» **AIM OF THE EXERCISE**
Under this line are the records; write out word for word the part that begins at the line containing "right front paw: (307, 319)" and ends at the line containing "right elbow: (146, 176)", and no more.

(Pose estimation data)
----
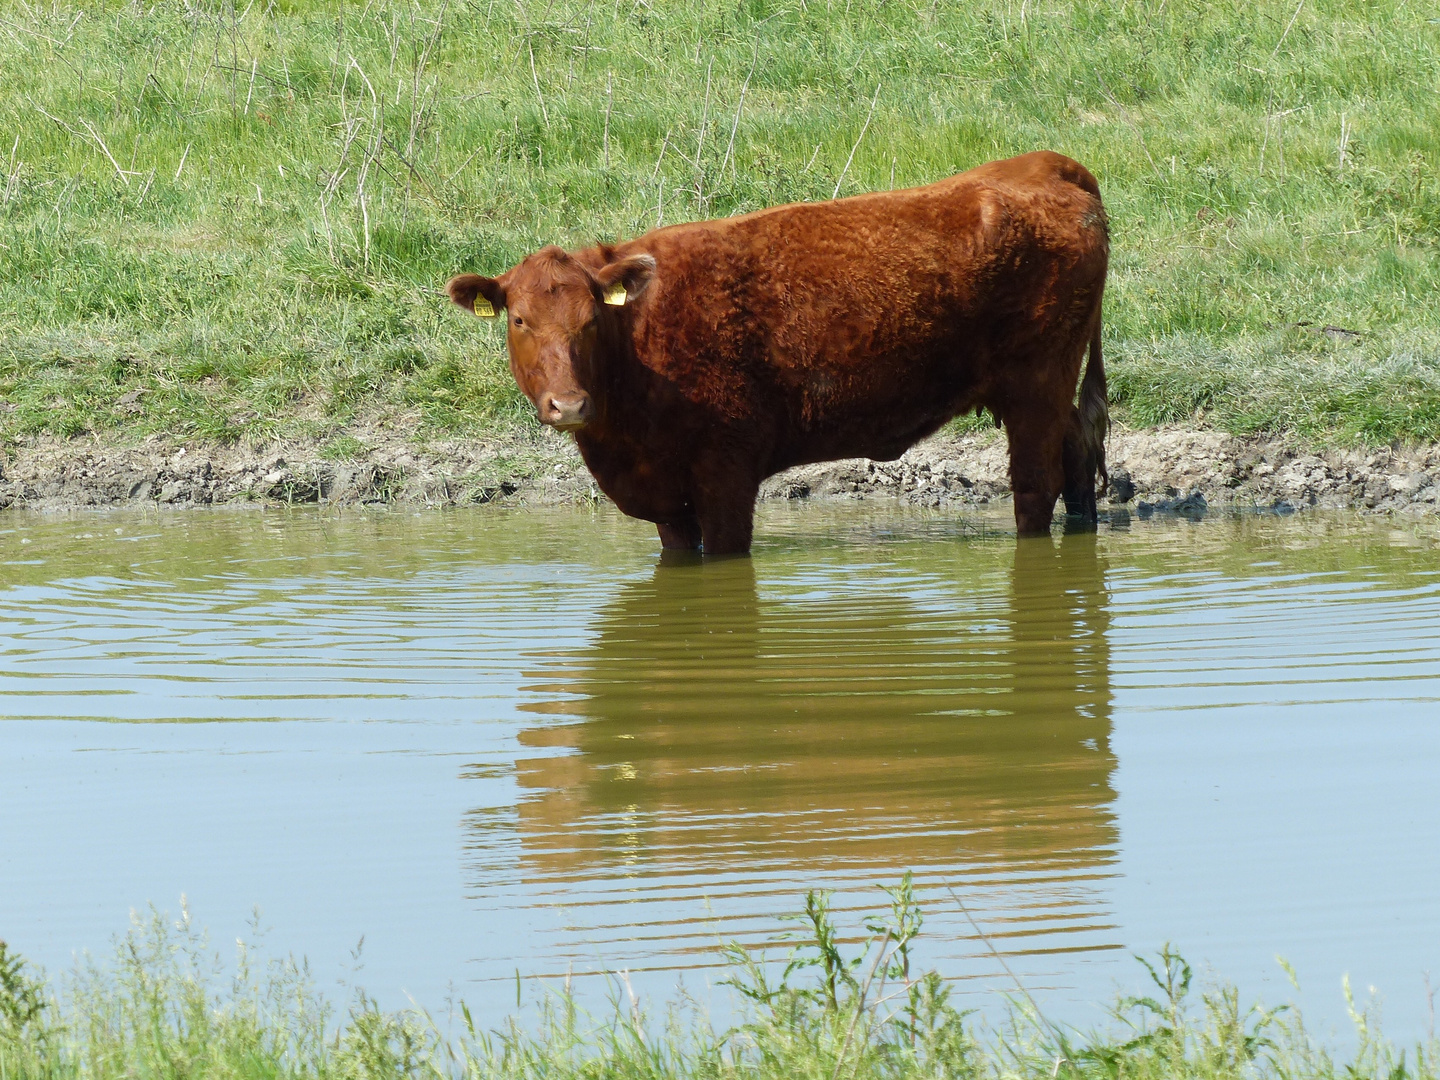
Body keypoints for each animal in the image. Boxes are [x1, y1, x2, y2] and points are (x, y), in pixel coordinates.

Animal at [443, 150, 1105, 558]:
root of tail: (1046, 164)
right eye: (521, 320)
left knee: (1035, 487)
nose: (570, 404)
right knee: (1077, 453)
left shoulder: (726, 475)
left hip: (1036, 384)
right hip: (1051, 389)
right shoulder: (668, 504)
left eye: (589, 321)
----
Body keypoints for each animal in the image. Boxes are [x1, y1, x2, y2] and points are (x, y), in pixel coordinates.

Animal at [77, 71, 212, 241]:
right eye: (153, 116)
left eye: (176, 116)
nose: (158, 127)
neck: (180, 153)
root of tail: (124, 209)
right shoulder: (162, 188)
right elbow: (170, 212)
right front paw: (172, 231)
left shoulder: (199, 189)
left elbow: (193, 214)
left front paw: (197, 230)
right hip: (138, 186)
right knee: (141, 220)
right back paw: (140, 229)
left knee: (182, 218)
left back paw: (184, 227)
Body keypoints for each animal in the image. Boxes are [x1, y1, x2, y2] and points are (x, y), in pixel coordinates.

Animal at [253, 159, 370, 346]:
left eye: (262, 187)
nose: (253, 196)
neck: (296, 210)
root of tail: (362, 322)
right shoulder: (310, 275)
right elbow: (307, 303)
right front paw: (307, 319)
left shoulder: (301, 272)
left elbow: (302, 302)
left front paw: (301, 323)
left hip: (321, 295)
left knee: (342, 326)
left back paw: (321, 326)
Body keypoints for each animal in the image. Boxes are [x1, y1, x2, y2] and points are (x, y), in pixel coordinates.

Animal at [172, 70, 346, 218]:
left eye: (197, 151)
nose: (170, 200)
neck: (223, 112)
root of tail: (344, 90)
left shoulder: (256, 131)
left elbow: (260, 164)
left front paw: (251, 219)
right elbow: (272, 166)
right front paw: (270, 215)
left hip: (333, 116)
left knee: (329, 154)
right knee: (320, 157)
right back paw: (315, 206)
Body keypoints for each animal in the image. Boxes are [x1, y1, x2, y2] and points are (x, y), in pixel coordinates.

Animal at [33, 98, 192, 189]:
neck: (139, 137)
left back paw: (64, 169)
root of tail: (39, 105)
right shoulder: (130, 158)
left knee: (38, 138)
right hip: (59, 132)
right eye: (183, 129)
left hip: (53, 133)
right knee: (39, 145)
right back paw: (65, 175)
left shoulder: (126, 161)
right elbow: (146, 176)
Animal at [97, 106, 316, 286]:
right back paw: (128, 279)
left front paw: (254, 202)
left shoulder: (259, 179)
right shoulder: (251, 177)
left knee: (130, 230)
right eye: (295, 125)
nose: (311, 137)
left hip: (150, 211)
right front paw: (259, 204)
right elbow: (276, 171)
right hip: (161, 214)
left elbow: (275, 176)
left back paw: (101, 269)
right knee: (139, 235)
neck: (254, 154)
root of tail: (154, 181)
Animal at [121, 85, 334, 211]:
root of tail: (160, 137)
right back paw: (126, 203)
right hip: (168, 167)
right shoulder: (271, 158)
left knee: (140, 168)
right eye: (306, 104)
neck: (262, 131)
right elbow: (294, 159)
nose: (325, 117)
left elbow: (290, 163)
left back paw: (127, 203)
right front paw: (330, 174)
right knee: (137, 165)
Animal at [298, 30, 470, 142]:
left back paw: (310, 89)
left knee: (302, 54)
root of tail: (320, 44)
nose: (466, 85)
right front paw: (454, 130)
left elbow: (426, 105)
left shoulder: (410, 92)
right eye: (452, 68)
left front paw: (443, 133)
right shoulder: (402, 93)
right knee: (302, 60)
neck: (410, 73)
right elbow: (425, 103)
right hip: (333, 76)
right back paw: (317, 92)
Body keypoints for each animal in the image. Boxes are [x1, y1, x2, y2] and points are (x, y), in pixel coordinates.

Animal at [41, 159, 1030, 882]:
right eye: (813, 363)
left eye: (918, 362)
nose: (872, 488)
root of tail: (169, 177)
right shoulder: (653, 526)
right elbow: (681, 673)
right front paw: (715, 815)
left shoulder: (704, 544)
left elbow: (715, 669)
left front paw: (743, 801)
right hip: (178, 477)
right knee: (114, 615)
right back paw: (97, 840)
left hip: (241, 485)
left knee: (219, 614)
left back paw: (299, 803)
----
» **WORKED SOLUTION**
right front paw: (307, 319)
left shoulder: (301, 272)
left elbow: (302, 302)
left front paw: (301, 323)
left hip: (321, 295)
left knee: (342, 326)
left back paw: (321, 326)
Body keypoints for each animal in the image. Boxes are [x1, y1, x2, y2] and points are (x, y), in pixel coordinates.

Animal at [172, 70, 346, 218]:
left eye: (197, 151)
nose: (170, 200)
neck: (223, 112)
root of tail: (344, 90)
left shoulder: (256, 131)
left elbow: (260, 164)
left front paw: (251, 219)
right elbow: (272, 166)
right front paw: (270, 215)
left hip: (333, 116)
left knee: (329, 154)
right knee: (320, 157)
right back paw: (315, 206)
Body keypoints for each animal in the image. Boxes are [x1, y1, x2, y2] and points are (x, y), in pixel coordinates.

Animal at [33, 98, 192, 189]:
neck: (139, 137)
left back paw: (64, 169)
root of tail: (39, 105)
right shoulder: (130, 158)
left knee: (38, 138)
right hip: (59, 132)
right eye: (183, 129)
left hip: (53, 133)
right knee: (39, 145)
right back paw: (65, 175)
left shoulder: (126, 161)
right elbow: (146, 176)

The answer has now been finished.